Task prompt
Please find every line in the records below that contains the word "labels", and copy it.

- Opening Delimiter -

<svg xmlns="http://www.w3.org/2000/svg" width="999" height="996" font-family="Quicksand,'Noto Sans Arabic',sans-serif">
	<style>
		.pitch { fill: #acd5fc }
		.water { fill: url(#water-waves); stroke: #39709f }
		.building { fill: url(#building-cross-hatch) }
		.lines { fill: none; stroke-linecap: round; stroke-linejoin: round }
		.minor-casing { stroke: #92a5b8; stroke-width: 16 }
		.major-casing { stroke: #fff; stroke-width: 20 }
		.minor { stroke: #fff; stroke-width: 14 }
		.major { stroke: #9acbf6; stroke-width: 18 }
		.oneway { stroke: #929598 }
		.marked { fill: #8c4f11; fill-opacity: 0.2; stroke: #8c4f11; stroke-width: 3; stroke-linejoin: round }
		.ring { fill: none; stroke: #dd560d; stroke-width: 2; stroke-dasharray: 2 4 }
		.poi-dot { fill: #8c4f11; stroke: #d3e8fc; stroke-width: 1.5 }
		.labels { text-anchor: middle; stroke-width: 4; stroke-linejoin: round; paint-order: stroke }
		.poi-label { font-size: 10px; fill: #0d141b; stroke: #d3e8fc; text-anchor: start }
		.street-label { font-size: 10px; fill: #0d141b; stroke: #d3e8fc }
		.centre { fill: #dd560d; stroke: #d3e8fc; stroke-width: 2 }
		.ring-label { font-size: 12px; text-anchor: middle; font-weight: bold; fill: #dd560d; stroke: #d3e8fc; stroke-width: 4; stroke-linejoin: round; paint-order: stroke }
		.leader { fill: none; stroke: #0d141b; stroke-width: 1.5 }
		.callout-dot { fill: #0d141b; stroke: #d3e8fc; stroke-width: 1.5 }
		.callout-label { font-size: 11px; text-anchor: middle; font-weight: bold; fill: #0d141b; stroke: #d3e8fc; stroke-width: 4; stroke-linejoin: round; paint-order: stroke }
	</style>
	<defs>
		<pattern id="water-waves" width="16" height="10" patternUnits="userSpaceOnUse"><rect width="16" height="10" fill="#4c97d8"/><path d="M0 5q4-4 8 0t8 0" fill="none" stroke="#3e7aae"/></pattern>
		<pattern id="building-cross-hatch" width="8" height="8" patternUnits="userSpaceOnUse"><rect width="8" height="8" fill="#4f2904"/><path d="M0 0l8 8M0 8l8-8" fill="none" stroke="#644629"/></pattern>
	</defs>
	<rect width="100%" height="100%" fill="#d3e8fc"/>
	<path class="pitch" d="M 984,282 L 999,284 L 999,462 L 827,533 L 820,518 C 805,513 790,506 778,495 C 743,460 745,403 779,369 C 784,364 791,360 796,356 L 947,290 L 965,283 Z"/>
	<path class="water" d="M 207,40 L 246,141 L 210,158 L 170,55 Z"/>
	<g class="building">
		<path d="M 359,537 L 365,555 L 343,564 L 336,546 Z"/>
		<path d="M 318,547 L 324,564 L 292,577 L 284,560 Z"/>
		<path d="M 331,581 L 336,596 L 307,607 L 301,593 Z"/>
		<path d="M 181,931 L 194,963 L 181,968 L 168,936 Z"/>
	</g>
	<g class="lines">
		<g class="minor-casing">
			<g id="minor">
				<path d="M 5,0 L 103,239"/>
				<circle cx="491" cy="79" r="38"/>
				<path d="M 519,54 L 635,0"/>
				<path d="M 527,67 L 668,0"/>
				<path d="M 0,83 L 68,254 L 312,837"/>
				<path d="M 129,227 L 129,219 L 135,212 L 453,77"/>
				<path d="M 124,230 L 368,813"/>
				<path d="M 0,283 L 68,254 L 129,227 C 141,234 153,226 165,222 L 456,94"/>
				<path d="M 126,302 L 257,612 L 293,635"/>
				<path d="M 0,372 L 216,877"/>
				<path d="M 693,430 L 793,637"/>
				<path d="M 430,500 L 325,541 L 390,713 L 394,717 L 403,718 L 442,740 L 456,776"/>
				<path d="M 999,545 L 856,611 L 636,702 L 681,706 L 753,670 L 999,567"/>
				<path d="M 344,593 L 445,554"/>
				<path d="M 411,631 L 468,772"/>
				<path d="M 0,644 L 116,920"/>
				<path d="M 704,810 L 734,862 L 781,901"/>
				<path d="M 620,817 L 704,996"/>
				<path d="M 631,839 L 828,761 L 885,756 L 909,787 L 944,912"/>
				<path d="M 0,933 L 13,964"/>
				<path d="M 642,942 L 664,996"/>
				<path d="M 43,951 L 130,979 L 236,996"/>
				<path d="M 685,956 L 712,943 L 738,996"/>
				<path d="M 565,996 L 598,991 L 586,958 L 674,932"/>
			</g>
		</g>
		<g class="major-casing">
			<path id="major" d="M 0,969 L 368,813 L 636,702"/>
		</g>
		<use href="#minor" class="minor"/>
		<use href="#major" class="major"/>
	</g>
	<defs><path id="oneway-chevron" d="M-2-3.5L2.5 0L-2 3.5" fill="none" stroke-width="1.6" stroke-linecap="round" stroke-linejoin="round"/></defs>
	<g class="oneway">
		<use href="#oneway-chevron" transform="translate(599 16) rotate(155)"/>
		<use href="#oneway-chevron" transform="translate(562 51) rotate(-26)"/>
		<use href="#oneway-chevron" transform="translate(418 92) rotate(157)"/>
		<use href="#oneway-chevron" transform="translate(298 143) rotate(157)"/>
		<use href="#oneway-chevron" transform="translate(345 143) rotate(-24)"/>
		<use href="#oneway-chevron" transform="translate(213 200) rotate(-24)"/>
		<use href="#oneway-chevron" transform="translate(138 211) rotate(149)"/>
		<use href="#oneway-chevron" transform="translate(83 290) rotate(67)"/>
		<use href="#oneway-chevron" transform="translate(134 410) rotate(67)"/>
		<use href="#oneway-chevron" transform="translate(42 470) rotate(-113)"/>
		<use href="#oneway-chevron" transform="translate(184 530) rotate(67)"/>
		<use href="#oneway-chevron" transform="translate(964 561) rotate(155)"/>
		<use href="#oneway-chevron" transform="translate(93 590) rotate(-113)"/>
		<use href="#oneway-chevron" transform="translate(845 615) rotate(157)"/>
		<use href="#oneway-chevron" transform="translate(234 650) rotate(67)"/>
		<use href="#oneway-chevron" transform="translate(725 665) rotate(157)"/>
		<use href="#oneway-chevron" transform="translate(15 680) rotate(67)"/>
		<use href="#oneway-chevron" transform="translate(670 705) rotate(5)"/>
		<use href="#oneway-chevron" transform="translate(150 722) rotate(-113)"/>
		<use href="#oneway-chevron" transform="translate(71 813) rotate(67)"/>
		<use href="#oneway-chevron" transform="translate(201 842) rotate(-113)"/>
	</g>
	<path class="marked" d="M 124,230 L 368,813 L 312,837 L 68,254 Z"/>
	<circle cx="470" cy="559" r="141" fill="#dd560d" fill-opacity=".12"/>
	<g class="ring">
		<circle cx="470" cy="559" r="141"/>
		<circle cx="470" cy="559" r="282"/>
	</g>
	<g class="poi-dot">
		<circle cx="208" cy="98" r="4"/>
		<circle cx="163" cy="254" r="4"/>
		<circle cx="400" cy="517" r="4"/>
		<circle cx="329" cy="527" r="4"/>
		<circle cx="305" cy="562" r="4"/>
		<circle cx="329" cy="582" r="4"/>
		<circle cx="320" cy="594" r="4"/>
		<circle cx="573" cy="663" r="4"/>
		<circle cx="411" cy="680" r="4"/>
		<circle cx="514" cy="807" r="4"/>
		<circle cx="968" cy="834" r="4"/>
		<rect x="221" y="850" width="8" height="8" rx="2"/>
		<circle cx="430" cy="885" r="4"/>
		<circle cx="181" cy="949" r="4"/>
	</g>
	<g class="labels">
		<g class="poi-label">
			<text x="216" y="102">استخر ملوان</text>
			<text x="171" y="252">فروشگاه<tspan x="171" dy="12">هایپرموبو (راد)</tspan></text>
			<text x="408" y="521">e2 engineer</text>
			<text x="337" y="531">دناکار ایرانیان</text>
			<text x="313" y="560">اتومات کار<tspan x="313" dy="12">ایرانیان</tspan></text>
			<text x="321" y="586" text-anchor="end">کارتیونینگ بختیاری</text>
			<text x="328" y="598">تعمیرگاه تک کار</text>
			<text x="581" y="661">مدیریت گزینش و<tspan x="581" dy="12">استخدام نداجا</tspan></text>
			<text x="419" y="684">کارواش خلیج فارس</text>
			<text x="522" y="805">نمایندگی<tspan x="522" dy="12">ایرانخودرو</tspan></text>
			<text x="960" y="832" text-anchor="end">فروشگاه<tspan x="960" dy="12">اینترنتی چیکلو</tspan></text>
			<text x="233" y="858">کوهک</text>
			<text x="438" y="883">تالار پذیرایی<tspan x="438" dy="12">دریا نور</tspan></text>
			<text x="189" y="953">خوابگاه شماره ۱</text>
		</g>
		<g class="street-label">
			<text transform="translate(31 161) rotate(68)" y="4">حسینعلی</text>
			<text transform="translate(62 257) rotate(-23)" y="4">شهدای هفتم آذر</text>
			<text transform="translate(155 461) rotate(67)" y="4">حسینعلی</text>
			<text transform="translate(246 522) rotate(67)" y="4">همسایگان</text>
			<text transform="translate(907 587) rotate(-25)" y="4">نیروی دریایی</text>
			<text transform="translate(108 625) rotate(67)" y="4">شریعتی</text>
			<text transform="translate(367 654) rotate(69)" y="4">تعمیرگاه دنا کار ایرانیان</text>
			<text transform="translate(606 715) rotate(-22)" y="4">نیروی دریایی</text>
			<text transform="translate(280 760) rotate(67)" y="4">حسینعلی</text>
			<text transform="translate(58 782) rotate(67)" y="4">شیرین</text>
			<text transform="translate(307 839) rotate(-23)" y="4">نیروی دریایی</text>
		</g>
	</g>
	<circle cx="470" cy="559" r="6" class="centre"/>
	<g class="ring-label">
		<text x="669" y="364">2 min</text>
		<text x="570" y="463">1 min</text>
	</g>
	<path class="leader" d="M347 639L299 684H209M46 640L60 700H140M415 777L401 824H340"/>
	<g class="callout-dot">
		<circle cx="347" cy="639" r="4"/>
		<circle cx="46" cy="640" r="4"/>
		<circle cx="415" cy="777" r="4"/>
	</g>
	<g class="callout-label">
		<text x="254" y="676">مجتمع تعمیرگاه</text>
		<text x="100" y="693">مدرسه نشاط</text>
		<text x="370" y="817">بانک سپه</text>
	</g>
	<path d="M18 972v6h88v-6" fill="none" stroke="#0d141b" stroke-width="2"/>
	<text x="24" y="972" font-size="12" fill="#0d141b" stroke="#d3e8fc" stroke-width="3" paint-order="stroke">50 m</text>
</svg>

- Closing Delimiter -
- Opening Delimiter -

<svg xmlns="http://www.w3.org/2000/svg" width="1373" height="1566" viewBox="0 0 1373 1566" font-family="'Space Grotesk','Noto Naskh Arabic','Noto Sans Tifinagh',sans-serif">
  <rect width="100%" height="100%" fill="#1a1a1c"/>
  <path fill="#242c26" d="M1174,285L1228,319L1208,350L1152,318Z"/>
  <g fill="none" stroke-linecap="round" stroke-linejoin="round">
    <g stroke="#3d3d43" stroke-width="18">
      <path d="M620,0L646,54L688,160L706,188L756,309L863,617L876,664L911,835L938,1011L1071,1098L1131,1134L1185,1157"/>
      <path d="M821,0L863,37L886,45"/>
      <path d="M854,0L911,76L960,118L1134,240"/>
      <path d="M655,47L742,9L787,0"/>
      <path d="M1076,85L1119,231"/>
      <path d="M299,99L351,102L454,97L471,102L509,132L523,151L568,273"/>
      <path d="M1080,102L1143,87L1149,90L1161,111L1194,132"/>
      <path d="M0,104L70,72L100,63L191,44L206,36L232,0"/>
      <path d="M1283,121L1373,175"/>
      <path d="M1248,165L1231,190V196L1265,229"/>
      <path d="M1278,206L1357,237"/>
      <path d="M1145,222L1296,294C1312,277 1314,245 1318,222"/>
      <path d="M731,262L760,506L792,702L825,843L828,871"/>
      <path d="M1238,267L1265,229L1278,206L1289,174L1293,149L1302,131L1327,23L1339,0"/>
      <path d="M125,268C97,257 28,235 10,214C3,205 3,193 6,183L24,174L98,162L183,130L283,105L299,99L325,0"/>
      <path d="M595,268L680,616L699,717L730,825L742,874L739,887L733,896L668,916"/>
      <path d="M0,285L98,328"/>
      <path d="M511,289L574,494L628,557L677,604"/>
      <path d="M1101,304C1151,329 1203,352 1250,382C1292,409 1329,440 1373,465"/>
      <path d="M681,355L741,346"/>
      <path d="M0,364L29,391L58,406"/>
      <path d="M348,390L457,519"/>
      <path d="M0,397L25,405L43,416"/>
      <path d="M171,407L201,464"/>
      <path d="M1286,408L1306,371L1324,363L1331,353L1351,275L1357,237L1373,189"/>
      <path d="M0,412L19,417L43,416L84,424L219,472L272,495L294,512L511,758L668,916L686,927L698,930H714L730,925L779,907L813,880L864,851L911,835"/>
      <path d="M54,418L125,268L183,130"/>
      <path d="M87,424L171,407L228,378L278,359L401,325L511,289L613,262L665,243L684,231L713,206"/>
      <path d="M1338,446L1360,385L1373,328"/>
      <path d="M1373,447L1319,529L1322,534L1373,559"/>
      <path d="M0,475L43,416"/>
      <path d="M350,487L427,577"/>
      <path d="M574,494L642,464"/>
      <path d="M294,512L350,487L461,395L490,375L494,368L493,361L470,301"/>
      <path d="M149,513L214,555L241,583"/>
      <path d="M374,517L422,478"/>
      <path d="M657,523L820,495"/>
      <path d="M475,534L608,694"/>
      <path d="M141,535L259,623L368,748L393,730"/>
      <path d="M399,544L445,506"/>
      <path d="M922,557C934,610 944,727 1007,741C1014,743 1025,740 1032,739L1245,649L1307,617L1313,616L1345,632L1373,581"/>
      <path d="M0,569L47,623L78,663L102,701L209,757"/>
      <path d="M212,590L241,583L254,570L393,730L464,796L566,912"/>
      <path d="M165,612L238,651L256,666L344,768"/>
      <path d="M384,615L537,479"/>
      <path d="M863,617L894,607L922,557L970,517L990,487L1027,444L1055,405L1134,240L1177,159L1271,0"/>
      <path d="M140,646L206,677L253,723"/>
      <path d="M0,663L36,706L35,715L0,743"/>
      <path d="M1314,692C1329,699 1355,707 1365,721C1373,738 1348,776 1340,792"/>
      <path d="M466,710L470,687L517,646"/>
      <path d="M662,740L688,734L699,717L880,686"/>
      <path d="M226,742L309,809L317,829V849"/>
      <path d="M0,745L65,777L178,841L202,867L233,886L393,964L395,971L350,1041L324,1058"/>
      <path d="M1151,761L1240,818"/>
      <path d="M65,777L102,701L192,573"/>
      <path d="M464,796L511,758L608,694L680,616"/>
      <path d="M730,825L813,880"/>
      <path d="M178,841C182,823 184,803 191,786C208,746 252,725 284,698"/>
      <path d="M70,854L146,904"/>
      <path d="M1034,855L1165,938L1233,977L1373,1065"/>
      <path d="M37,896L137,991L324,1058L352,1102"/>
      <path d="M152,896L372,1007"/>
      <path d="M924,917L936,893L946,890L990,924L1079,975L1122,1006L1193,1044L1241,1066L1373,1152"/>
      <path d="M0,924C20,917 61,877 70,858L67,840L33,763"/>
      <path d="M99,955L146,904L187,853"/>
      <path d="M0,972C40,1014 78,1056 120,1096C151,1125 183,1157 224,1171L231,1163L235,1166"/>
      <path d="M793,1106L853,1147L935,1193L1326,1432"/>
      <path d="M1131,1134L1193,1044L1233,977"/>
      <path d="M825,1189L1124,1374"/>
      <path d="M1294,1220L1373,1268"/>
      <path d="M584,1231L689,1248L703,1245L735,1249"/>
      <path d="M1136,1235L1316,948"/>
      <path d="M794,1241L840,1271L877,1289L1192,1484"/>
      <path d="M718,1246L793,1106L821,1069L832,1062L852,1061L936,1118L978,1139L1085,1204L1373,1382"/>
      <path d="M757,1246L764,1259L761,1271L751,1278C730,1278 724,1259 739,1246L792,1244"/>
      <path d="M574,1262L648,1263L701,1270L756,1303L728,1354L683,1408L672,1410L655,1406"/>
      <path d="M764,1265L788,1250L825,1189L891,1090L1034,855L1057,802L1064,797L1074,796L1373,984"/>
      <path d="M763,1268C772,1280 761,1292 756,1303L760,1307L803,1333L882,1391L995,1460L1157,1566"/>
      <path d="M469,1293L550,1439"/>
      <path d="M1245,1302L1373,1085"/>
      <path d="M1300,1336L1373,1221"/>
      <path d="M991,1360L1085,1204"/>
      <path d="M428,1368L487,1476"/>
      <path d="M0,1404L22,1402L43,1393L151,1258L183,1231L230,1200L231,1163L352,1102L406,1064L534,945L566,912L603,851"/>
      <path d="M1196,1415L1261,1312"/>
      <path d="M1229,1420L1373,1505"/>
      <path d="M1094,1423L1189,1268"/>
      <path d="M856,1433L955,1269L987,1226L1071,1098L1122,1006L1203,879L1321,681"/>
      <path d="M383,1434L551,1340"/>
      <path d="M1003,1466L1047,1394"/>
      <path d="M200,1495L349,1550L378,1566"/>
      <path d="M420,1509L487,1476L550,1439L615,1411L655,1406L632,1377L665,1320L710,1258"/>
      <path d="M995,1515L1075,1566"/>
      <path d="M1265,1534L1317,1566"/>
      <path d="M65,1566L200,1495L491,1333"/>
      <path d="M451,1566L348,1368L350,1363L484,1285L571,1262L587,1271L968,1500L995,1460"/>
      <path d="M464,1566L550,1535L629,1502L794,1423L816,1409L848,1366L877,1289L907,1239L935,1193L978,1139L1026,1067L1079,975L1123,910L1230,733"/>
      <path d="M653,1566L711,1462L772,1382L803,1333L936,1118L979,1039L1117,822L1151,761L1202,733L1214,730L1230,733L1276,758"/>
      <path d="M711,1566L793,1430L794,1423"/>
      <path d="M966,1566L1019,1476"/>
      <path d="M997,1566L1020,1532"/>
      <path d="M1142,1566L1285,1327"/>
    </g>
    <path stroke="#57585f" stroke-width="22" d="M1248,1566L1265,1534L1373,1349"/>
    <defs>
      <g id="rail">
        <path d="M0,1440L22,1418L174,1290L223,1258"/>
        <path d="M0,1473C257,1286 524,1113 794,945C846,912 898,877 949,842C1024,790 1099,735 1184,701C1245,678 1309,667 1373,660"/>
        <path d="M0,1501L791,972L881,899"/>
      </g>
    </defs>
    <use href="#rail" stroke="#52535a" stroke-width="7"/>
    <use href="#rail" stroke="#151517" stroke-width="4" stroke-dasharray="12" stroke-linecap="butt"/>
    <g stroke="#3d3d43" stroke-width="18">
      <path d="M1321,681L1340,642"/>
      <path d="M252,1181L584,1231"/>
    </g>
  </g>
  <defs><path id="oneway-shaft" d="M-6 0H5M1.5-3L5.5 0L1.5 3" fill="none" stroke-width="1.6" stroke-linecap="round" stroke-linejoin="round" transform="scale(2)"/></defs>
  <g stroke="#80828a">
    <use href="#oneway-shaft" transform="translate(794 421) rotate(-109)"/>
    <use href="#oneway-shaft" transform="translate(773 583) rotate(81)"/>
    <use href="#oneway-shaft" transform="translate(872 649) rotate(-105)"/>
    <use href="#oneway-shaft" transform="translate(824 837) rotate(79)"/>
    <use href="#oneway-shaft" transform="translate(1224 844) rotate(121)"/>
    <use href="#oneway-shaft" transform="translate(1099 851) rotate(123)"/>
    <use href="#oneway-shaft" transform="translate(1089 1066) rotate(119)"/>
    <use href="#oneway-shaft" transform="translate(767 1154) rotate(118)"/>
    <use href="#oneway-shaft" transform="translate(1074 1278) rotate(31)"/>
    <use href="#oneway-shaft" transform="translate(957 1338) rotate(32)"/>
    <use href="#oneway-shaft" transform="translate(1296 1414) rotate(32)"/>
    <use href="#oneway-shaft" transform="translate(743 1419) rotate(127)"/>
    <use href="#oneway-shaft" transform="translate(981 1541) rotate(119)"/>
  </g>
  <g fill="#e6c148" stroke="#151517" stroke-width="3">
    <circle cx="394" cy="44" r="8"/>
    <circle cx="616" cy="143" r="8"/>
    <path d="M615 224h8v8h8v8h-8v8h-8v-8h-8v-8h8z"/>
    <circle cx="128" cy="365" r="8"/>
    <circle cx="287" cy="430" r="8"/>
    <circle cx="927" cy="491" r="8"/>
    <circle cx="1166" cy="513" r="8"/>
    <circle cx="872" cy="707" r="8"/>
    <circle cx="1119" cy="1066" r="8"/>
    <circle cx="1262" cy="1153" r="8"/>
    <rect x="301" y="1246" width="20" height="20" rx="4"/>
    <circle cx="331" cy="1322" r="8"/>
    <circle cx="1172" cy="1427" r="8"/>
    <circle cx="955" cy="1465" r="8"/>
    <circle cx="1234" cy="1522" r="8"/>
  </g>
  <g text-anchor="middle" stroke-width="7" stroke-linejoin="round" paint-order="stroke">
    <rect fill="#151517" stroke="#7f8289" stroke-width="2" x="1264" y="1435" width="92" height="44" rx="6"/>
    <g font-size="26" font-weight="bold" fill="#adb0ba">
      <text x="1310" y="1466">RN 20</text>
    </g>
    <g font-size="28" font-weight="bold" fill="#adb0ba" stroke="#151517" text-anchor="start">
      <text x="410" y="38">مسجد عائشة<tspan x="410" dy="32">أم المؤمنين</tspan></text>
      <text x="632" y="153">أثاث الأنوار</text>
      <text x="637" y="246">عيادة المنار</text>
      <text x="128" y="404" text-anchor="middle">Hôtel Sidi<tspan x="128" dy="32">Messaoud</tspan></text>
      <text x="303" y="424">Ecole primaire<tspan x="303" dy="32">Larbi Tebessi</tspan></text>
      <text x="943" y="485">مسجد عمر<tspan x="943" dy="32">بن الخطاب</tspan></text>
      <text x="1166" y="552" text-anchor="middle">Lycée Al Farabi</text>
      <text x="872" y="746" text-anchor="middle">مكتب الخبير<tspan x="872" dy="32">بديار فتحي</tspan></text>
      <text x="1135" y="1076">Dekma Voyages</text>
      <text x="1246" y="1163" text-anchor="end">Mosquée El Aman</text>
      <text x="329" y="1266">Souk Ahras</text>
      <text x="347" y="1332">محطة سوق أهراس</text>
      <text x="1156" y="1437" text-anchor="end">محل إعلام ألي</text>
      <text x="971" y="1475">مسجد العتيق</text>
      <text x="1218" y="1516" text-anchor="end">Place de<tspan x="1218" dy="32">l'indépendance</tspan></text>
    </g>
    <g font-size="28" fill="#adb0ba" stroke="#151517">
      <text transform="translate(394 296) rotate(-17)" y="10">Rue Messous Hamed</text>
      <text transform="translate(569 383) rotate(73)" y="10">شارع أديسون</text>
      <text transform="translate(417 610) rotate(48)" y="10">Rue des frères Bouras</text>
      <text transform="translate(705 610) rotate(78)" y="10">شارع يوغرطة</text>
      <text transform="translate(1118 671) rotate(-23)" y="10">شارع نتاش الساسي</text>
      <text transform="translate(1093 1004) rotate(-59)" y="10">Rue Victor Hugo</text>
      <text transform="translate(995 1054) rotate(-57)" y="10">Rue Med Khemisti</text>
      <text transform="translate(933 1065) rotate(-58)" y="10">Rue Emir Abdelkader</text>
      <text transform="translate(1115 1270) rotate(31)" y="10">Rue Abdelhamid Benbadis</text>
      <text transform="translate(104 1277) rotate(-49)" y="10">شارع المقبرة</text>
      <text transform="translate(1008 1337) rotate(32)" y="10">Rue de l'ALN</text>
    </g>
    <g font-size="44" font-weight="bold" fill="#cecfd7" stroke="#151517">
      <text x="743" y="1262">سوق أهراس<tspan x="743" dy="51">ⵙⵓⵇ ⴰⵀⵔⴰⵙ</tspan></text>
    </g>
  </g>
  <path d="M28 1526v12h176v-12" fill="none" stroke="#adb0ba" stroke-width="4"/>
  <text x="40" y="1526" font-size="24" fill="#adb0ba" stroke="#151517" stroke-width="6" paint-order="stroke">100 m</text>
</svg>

- Closing Delimiter -

Answer to this task
		.labels { text-anchor: middle; stroke-width: 4; stroke-linejoin: round; paint-order: stroke }
	<g class="labels">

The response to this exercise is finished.